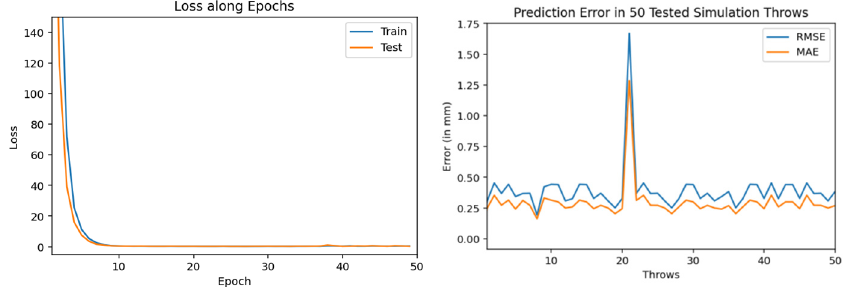
Figure 12. Training and testing results by encoder-decoder bidirectional LSTM deep NN. ( trained through 1000 throws with 200 epochs and 100 neurons) .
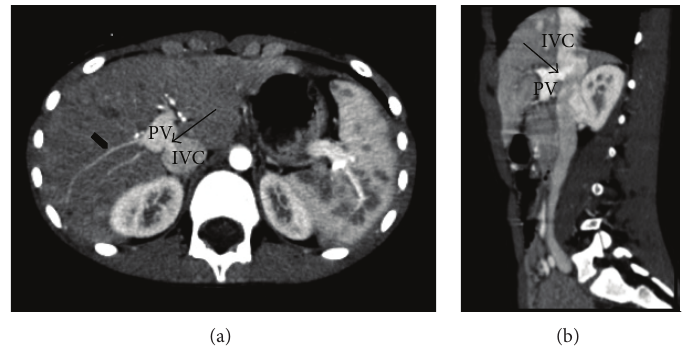
Figure 1: Contrast-enhanced CT images. Axial projection (a); sagittal-oblique projection (b). The arrows in (a) and (b) show a shunt between the posterior wall of the portal vein (PV), just before its intrahepatic hilar division, and the inferior cava vein (ICV); the intrahepatic portal branches appear reduced and filiform (arrowhead in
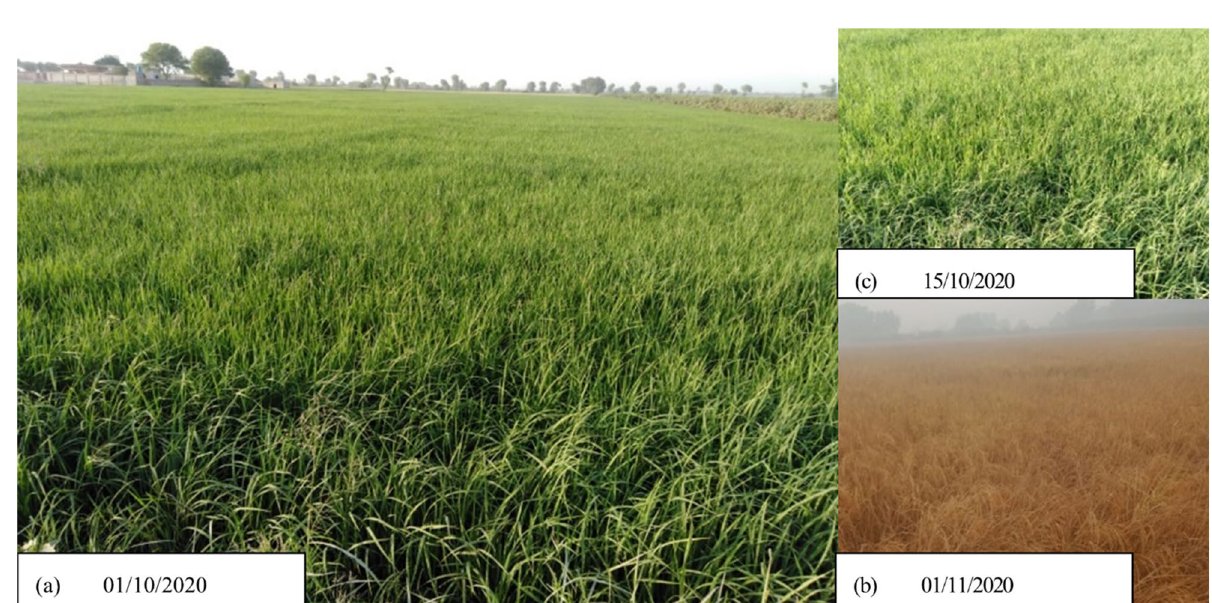
Figure 7. Ricefield photographs, taken during training sample collection at different locations and timeperiod within the study area. The photographs ( a – c ) are taken by first author, during the field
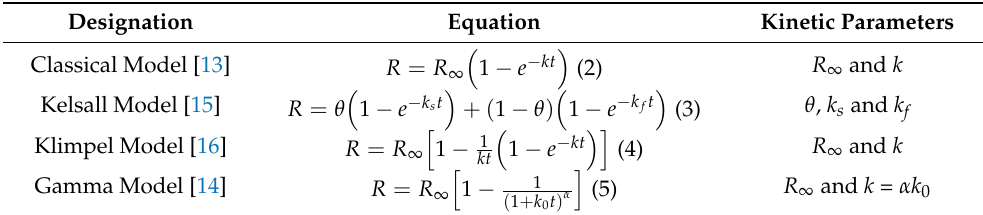
Table 1. Description of the flotation kinetics models tested in this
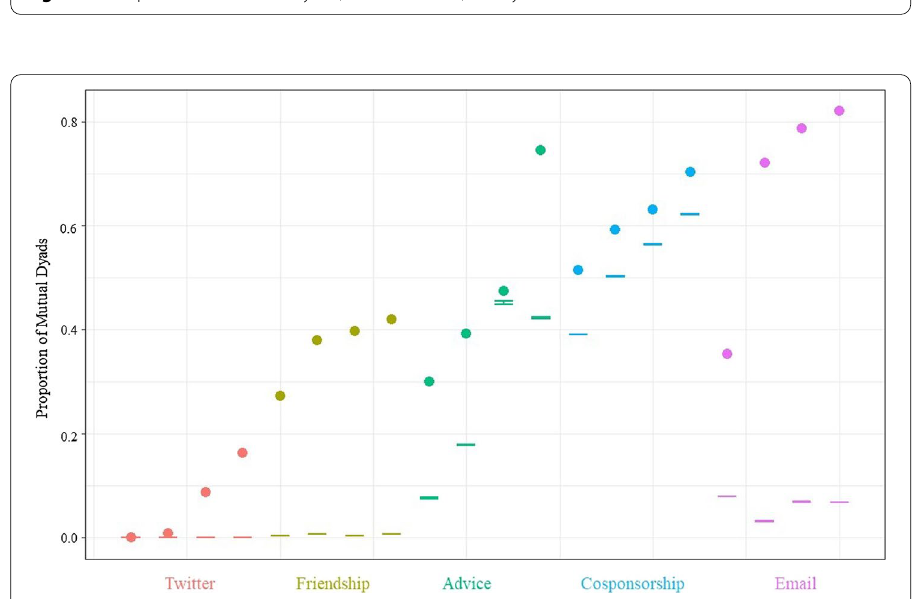
Fig. 2 Proportion of reciprocated dyads in observed networks versus random, conditional networks. 95% confidence intervals represent the range of proportions of mutual dyads in the simulated networks ( p < 0.05; two-tailed test), dots represent proportions in the observed graphs. Colors indicate network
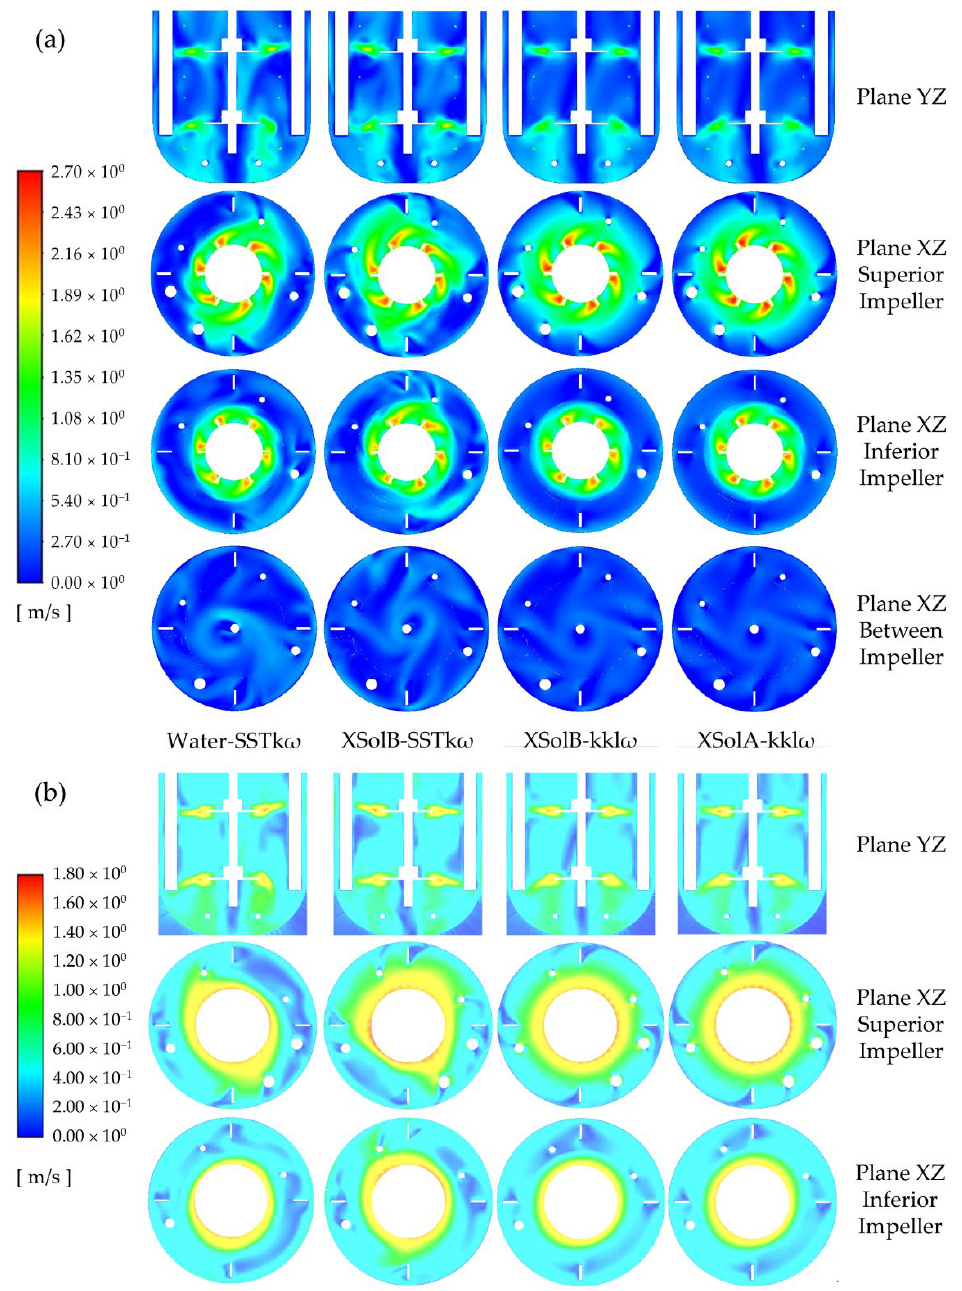
Figure 9. Comparison of the velocity magnitude. Contours of ( a ) instantaneous values, after the simulation of 58 impeller turns, and ( b ) time-averaged values over the last impeller turn.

........

■ **Activity**
Your task is to repeat exactly the lines from the one containing "Figure 1: Contrast-enhanced" through the end of the material, both included, and only those, without pictures.

■ **Answer to this exercise**
Figure 1: Contrast-enhanced CT images. Axial projection (a); sagittal-oblique projection (b). The arrows in (a) and (b) show a shunt between the posterior wall of the portal vein (PV), just before its intrahepatic hilar division, and the inferior cava vein (ICV); the intrahepatic portal branches appear reduced and filiform (arrowhead in
Figure 7. Ricefield photographs, taken during training sample collection at different locations and timeperiod within the study area. The photographs ( a – c ) are taken by first author, during the field
Table 1. Description of the flotation kinetics models tested in this
Fig. 2 Proportion of reciprocated dyads in observed networks versus random, conditional networks. 95% confidence intervals represent the range of proportions of mutual dyads in the simulated networks ( p < 0.05; two-tailed test), dots represent proportions in the observed graphs. Colors indicate network
Figure 9. Comparison of the velocity magnitude. Contours of ( a ) instantaneous values, after the simulation of 58 impeller turns, and ( b ) time-averaged values over the last impeller turn.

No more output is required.